**WRITTEN REQUEST A**
Write out the article about Guilford Center Stage's 2024 season word for word.

**ARTICLE**
Arts

Guilford Center Stage announces offerings for 2024 season

Guilford Center Stage will stage two productions, in the spring and fall of 2024, at Broad Brook Community Center in Guilford. These will be the 12th and 13th shows since the group was founded in 2015, and both feature the work of Vermont playwrights.

On the first weekend in May, Hardwick playwright Marc Considine's Love Lost Diaries will be staged, directed by Julie Holland of Guilford. Considine is a science teacher at Hazen Union School in Vermont's Northeast Kingdom. He is coach of the school's ambitious Drama Club. It was for his student actors that Considine wrote this play, which was the ensemble's entry in a regional drama festival in the late 1980s.

Director Holland has appeared or stage-managed 10 of the theater group's productions. She says, "Love Lost Diaries is a bittersweet story of a lifelong marriage that could have been so much more loving than it was, if only the couple had communicated their feelings to each other." The couple's history is revealed through diaries discovered by a group of high school students.

Auditions for Love Lost Diaries will be Saturday, Feb. 10, from 1 to 4 p.m., and Monday, Feb. 12, from 5 to 8 p.m., upstairs at the Broad Brook Community Center in Guilford. The facility is fully accessible, with an elevator to the upstairs.

**WRITTEN REQUEST B**
Starting at the first line of the records and ending at the line that contains "genus: Scolia", swap "common name" for "vernacular name" wherever it appears and give those lines again with nothing else changed.

[Recorded data]
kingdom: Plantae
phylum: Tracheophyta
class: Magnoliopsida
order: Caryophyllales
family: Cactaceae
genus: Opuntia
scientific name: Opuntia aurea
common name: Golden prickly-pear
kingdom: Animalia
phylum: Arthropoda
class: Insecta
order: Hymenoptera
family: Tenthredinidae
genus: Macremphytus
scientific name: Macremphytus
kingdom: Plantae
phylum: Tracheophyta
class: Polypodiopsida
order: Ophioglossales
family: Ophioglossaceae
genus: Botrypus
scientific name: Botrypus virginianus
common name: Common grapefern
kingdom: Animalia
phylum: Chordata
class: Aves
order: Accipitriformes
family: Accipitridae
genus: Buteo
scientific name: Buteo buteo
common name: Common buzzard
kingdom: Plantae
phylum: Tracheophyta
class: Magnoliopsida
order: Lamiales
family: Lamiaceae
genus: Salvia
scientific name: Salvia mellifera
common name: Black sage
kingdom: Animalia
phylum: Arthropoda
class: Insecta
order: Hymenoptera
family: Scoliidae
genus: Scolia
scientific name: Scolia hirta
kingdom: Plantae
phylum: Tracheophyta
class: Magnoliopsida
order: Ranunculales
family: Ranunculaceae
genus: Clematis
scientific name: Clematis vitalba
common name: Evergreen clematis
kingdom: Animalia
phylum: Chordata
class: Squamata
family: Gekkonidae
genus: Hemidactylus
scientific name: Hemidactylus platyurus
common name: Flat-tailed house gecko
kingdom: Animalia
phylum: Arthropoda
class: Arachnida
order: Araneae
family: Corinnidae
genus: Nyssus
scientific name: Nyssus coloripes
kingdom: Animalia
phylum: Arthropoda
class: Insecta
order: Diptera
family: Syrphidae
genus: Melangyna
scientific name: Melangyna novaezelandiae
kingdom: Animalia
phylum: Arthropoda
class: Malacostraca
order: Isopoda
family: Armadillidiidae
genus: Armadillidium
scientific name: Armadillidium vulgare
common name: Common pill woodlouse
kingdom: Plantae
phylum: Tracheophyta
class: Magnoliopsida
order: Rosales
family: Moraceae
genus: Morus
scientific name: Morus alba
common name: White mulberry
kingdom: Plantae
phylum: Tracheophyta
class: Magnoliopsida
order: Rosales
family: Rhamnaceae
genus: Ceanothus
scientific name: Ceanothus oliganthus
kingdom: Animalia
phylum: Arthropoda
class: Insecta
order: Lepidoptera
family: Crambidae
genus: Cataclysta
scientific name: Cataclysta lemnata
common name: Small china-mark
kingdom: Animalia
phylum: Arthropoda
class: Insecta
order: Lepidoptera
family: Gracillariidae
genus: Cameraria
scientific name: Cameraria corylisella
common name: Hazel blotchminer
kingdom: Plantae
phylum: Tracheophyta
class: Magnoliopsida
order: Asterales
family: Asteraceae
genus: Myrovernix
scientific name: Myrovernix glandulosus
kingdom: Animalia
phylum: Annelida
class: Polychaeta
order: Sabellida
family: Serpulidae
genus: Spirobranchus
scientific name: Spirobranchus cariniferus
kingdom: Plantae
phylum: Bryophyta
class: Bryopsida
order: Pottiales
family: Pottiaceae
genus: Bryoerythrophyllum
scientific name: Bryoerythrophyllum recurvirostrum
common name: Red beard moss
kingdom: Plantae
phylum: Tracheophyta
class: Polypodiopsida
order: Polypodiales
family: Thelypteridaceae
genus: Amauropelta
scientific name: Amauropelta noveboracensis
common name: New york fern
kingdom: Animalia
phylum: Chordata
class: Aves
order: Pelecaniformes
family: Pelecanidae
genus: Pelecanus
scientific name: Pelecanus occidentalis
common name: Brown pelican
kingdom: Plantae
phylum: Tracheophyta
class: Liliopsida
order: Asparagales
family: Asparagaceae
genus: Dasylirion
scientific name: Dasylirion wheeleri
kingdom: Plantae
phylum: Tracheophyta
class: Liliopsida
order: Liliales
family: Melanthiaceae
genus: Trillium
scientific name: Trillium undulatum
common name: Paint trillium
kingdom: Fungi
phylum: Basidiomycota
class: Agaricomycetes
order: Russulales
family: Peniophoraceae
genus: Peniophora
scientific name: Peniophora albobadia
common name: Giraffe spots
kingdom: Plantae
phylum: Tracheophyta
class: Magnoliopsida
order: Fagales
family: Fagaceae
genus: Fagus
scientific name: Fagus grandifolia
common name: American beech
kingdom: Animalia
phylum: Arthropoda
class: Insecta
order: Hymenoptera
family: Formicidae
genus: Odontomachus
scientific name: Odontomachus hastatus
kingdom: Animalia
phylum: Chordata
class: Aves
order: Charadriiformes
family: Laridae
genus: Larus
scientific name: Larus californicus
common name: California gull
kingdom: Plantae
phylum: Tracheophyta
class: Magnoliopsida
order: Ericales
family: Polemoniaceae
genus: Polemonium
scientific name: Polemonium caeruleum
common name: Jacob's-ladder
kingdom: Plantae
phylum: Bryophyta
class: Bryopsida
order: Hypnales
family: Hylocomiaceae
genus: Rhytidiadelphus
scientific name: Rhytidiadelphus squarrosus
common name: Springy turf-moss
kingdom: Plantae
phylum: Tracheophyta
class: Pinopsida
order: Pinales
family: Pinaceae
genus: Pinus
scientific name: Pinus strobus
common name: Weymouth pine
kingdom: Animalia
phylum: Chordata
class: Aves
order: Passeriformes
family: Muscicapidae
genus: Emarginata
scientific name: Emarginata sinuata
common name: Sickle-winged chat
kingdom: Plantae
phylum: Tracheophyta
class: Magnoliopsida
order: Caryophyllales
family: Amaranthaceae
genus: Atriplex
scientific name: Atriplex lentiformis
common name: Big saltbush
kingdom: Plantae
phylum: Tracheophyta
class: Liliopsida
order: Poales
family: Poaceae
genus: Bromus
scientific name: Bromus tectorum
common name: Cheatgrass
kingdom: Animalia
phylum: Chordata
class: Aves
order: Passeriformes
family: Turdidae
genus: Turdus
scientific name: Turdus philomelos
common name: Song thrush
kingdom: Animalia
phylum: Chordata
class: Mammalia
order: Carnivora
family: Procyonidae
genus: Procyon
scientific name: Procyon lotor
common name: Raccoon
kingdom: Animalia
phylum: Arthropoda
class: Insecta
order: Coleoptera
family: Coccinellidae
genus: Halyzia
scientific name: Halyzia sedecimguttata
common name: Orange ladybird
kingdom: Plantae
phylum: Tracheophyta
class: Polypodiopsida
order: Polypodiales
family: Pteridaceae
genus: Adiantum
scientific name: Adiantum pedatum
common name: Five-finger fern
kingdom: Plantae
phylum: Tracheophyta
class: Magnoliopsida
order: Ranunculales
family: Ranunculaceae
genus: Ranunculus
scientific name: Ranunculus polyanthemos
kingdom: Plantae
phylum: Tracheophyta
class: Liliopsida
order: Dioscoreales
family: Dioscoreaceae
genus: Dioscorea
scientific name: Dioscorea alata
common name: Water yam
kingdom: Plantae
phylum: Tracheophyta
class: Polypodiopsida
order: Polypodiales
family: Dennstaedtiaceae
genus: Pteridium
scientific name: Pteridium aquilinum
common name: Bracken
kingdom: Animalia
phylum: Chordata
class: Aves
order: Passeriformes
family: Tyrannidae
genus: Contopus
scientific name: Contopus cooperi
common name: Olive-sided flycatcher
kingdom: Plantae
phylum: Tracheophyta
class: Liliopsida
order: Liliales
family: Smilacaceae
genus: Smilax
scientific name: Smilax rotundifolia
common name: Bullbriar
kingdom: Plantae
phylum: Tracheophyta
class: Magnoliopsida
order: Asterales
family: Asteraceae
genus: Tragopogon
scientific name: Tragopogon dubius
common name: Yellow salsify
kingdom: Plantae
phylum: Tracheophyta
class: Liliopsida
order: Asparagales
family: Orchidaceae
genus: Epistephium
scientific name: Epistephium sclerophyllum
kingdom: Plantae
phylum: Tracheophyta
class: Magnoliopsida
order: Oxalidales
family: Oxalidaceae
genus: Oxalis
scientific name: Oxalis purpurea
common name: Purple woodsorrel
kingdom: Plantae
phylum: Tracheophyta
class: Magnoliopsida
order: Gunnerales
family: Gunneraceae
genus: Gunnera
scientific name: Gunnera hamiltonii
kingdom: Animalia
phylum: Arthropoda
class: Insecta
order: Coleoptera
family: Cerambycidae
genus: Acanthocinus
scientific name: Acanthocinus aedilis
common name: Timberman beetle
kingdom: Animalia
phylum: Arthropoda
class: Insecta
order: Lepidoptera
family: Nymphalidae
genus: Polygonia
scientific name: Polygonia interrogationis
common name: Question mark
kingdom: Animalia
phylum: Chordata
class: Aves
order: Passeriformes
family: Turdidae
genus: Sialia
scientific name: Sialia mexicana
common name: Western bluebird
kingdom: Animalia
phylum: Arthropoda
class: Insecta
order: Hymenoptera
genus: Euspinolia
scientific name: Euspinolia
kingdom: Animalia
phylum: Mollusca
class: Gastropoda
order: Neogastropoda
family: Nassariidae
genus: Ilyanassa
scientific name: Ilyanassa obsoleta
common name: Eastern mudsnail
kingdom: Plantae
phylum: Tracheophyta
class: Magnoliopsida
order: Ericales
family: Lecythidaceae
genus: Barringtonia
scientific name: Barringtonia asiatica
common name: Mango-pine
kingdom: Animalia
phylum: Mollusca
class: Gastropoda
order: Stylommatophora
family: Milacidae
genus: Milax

**EXERCISE SOLUTION A**
Arts

Guilford Center Stage announces offerings for 2024 season

Guilford Center Stage will stage two productions, in the spring and fall of 2024, at Broad Brook Community Center in Guilford. These will be the 12th and 13th shows since the group was founded in 2015, and both feature the work of Vermont playwrights.

On the first weekend in May, Hardwick playwright Marc Considine's Love Lost Diaries will be staged, directed by Julie Holland of Guilford. Considine is a science teacher at Hazen Union School in Vermont's Northeast Kingdom. He is coach of the school's ambitious Drama Club. It was for his student actors that Considine wrote this play, which was the ensemble's entry in a regional drama festival in the late 1980s.

Director Holland has appeared or stage-managed 10 of the theater group's productions. She says, "Love Lost Diaries is a bittersweet story of a lifelong marriage that could have been so much more loving than it was, if only the couple had communicated their feelings to each other." The couple's history is revealed through diaries discovered by a group of high school students.

Auditions for Love Lost Diaries will be Saturday, Feb. 10, from 1 to 4 p.m., and Monday, Feb. 12, from 5 to 8 p.m., upstairs at the Broad Brook Community Center in Guilford. The facility is fully accessible, with an elevator to the upstairs.

**EXERCISE SOLUTION B**
kingdom: Plantae
phylum: Tracheophyta
class: Magnoliopsida
order: Caryophyllales
family: Cactaceae
genus: Opuntia
scientific name: Opuntia aurea
vernacular name: Golden prickly-pear
kingdom: Animalia
phylum: Arthropoda
class: Insecta
order: Hymenoptera
family: Tenthredinidae
genus: Macremphytus
scientific name: Macremphytus
kingdom: Plantae
phylum: Tracheophyta
class: Polypodiopsida
order: Ophioglossales
family: Ophioglossaceae
genus: Botrypus
scientific name: Botrypus virginianus
vernacular name: Common grapefern
kingdom: Animalia
phylum: Chordata
class: Aves
order: Accipitriformes
family: Accipitridae
genus: Buteo
scientific name: Buteo buteo
vernacular name: Common buzzard
kingdom: Plantae
phylum: Tracheophyta
class: Magnoliopsida
order: Lamiales
family: Lamiaceae
genus: Salvia
scientific name: Salvia mellifera
vernacular name: Black sage
kingdom: Animalia
phylum: Arthropoda
class: Insecta
order: Hymenoptera
family: Scoliidae
genus: Scolia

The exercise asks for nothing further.